START Supplied information

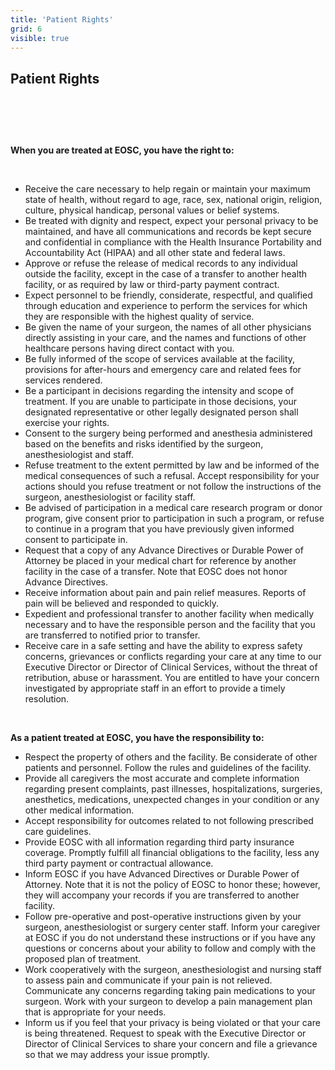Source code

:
 ```yaml
---
title: 'Patient Rights'
grid: 6
visible: true
---
```


<section id="content">
	<div class="container_24">
		<div class="grid_24">
			<div class="wrapper ident-bot-12">
				<div class="grid_18 alpha rt-ident-bot-1">
					<div class="rt-inner-ident-2">
					<div class="ident-bot-10">
							<h2 class="ident-bot-3">Patient Rights </h2>
							<div class="line ident-bot-5"></div>
							<div class="wrapper">
								<span class="aligncenter-r fleft"><img class="rt-ident-bot-2" src="/patients/patient-rights/patrights.jpg" alt="" /></span>
								<p>&nbsp;</p>
								<p></p>
							</div>
							<p>&nbsp;</p>
							<p><strong>When you are treated at EOSC, you have the right to:</strong></p>
							<p>&nbsp;</p>
							<ul class="list-2">
								<li>Receive the care necessary to help regain or maintain your maximum state of health, without regard to age, race, sex, national origin, religion, culture, physical handicap, personal values or belief systems.</li>
								<li>Be treated with dignity and respect, expect your personal privacy to be maintained, and have all communications and records be kept secure and confidential in compliance with the Health Insurance Portability and Accountability Act (HIPAA) and all other state and federal laws. </li>
								<li>Approve or refuse the release of medical records to any individual outside the facility, except in the case of a transfer to another health facility, or as required by law or third-party payment contract.</li>
								<li>Expect personnel to be friendly, considerate, respectful, and qualified through education and experience to perform the services for which they are responsible with the highest quality of service.</li>
								<li>Be given the name of your surgeon, the names of all other physicians directly assisting in your care, and the names and functions of other healthcare persons having direct contact with you.</li>
								<li>Be fully informed of the scope of services available at the facility, provisions for after-hours and emergency care and related fees for services rendered. </li>
								<li>Be a participant in decisions regarding the intensity and scope of treatment. If you are unable to participate in those decisions, your designated representative or other legally designated person shall exercise your rights.</li>
								<li>Consent to the surgery being performed and anesthesia administered based on the benefits and risks identified by the surgeon, anesthesiologist and staff. </li>
								<li>Refuse treatment to the extent permitted by law and be informed of the medical consequences of such a refusal. Accept responsibility for your actions should you refuse treatment or not follow the instructions of the surgeon, anesthesiologist or facility staff.</li>
								<li>Be advised of participation in a medical care research program or donor program, give consent prior to participation in such a program, or refuse to continue in a program that you have previously given informed consent to participate in.</li>
								<li>Request that a copy of any Advance Directives or Durable Power of Attorney be placed in your medical chart for reference by another facility in the case of a transfer. Note that EOSC does not honor Advance Directives.</li>
								<li>Receive information about pain and pain relief measures. Reports of pain will be believed and responded to quickly.</li>
								<li>Expedient and professional transfer to another facility when medically necessary and to have the responsible person and the facility that you are transferred to notified prior to transfer. </li>
								<li>Receive care in a safe setting and have the ability to express safety concerns, grievances or conflicts regarding your care at any time to our Executive Director or Director of Clinical Services, without the threat of retribution, abuse or harassment. You are entitled to have your concern investigated by appropriate staff in an effort to provide a timely resolution. </li>
							</ul>
							<br>
							<p class="ident-bot-5"><strong>As a patient treated at EOSC, you have the responsibility to:</strong></p>
							<ul class="list-2">
								<li>Respect the property of others and the facility. Be considerate of other patients and personnel.  Follow the rules and guidelines of the facility.</li>
								<li>Provide all caregivers the most accurate and complete information regarding present complaints, past illnesses, hospitalizations, surgeries, anesthetics, medications, unexpected changes in your condition or any other medical information. </li>
								<li>Accept responsibility for outcomes related to not following prescribed care guidelines.</li>
								<li>Provide EOSC with all information regarding third party insurance coverage. Promptly fulfill all financial obligations to the facility, less any third party payment or contractual allowance. </li>
								<li>Inform EOSC if you have Advanced Directives or Durable Power of Attorney. Note that it is not the policy of EOSC to honor these; however, they will accompany your records if you are transferred to another facility.</li>
							 	<li>Follow pre-operative and post-operative instructions given by your surgeon, anesthesiologist or surgery center staff. Inform your caregiver at EOSC if you do not understand these instructions or if you have any questions or concerns about your ability to follow and comply with the proposed plan of treatment.</li>
								<li>Work cooperatively with the surgeon, anesthesiologist and nursing staff to assess pain and communicate if your pain is not relieved.  Communicate any concerns regarding taking pain medications to your surgeon. Work with your surgeon to develop a pain management plan that is appropriate for your needs.</li>
								<li>Inform us if you feel that your privacy is being violated or that your care is being threatened. Request to speak with the Executive Director or Director of Clinical Services to share your concern and file a grievance so that we may address your issue promptly.</li>
							</ul>
						</div>
					</div>
				</div>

END Supplied information

• **Directions**
None of the pictures should be copied, but every record above must be restated in full.

• **Finished exercise**
Source code

:
 ```yaml
---
title: 'Patient Rights'
grid: 6
visible: true
---
```


<section id="content">
	<div class="container_24">
		<div class="grid_24">
			<div class="wrapper ident-bot-12">
				<div class="grid_18 alpha rt-ident-bot-1">
					<div class="rt-inner-ident-2">
					<div class="ident-bot-10">
							<h2 class="ident-bot-3">Patient Rights </h2>
							<div class="line ident-bot-5"></div>
							<div class="wrapper">
								<span class="aligncenter-r fleft"><img class="rt-ident-bot-2" src="/patients/patient-rights/patrights.jpg" alt="" /></span>
								<p>&nbsp;</p>
								<p></p>
							</div>
							<p>&nbsp;</p>
							<p><strong>When you are treated at EOSC, you have the right to:</strong></p>
							<p>&nbsp;</p>
							<ul class="list-2">
								<li>Receive the care necessary to help regain or maintain your maximum state of health, without regard to age, race, sex, national origin, religion, culture, physical handicap, personal values or belief systems.</li>
								<li>Be treated with dignity and respect, expect your personal privacy to be maintained, and have all communications and records be kept secure and confidential in compliance with the Health Insurance Portability and Accountability Act (HIPAA) and all other state and federal laws. </li>
								<li>Approve or refuse the release of medical records to any individual outside the facility, except in the case of a transfer to another health facility, or as required by law or third-party payment contract.</li>
								<li>Expect personnel to be friendly, considerate, respectful, and qualified through education and experience to perform the services for which they are responsible with the highest quality of service.</li>
								<li>Be given the name of your surgeon, the names of all other physicians directly assisting in your care, and the names and functions of other healthcare persons having direct contact with you.</li>
								<li>Be fully informed of the scope of services available at the facility, provisions for after-hours and emergency care and related fees for services rendered. </li>
								<li>Be a participant in decisions regarding the intensity and scope of treatment. If you are unable to participate in those decisions, your designated representative or other legally designated person shall exercise your rights.</li>
								<li>Consent to the surgery being performed and anesthesia administered based on the benefits and risks identified by the surgeon, anesthesiologist and staff. </li>
								<li>Refuse treatment to the extent permitted by law and be informed of the medical consequences of such a refusal. Accept responsibility for your actions should you refuse treatment or not follow the instructions of the surgeon, anesthesiologist or facility staff.</li>
								<li>Be advised of participation in a medical care research program or donor program, give consent prior to participation in such a program, or refuse to continue in a program that you have previously given informed consent to participate in.</li>
								<li>Request that a copy of any Advance Directives or Durable Power of Attorney be placed in your medical chart for reference by another facility in the case of a transfer. Note that EOSC does not honor Advance Directives.</li>
								<li>Receive information about pain and pain relief measures. Reports of pain will be believed and responded to quickly.</li>
								<li>Expedient and professional transfer to another facility when medically necessary and to have the responsible person and the facility that you are transferred to notified prior to transfer. </li>
								<li>Receive care in a safe setting and have the ability to express safety concerns, grievances or conflicts regarding your care at any time to our Executive Director or Director of Clinical Services, without the threat of retribution, abuse or harassment. You are entitled to have your concern investigated by appropriate staff in an effort to provide a timely resolution. </li>
							</ul>
							<br>
							<p class="ident-bot-5"><strong>As a patient treated at EOSC, you have the responsibility to:</strong></p>
							<ul class="list-2">
								<li>Respect the property of others and the facility. Be considerate of other patients and personnel.  Follow the rules and guidelines of the facility.</li>
								<li>Provide all caregivers the most accurate and complete information regarding present complaints, past illnesses, hospitalizations, surgeries, anesthetics, medications, unexpected changes in your condition or any other medical information. </li>
								<li>Accept responsibility for outcomes related to not following prescribed care guidelines.</li>
								<li>Provide EOSC with all information regarding third party insurance coverage. Promptly fulfill all financial obligations to the facility, less any third party payment or contractual allowance. </li>
								<li>Inform EOSC if you have Advanced Directives or Durable Power of Attorney. Note that it is not the policy of EOSC to honor these; however, they will accompany your records if you are transferred to another facility.</li>
							 	<li>Follow pre-operative and post-operative instructions given by your surgeon, anesthesiologist or surgery center staff. Inform your caregiver at EOSC if you do not understand these instructions or if you have any questions or concerns about your ability to follow and comply with the proposed plan of treatment.</li>
								<li>Work cooperatively with the surgeon, anesthesiologist and nursing staff to assess pain and communicate if your pain is not relieved.  Communicate any concerns regarding taking pain medications to your surgeon. Work with your surgeon to develop a pain management plan that is appropriate for your needs.</li>
								<li>Inform us if you feel that your privacy is being violated or that your care is being threatened. Request to speak with the Executive Director or Director of Clinical Services to share your concern and file a grievance so that we may address your issue promptly.</li>
							</ul>
						</div>
					</div>
				</div>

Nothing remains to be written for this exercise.